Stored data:
▶

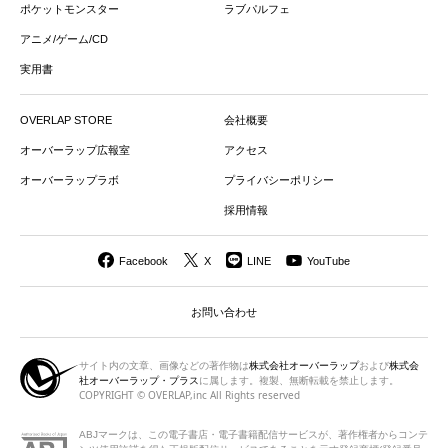
ポケットモンスター
ラブパルフェ
アニメ/ゲーム/CD
実用書
OVERLAP STORE
会社概要
オーバーラップ広報室
アクセス
オーバーラップラボ
プライバシーポリシー
採用情報
Facebook
X
LINE
YouTube
お問い合わせ
サイト内の文章、画像などの著作物は
株式会社オーバーラップ
および
株式会
社オーバーラップ・プラス
に属します。複製、無断転載を禁止します。
COPYRIGHT © OVERLAP,inc All Rights reserved
ABJマークは、この電子書店・電子書籍配信サービスが、著作権者から
コンテ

◀

Transcribe all the entries precisely. Do not include any picture.

ポケットモンスター
ラブパルフェ
アニメ/ゲーム/CD
実用書
OVERLAP STORE
会社概要
オーバーラップ広報室
アクセス
オーバーラップラボ
プライバシーポリシー
採用情報
Facebook
X
LINE
YouTube
お問い合わせ
サイト内の文章、画像などの著作物は
株式会社オーバーラップ
および
株式会
社オーバーラップ・プラス
に属します。複製、無断転載を禁止します。
COPYRIGHT © OVERLAP,inc All Rights reserved
ABJマークは、この電子書店・電子書籍配信サービスが、著作権者から
コンテ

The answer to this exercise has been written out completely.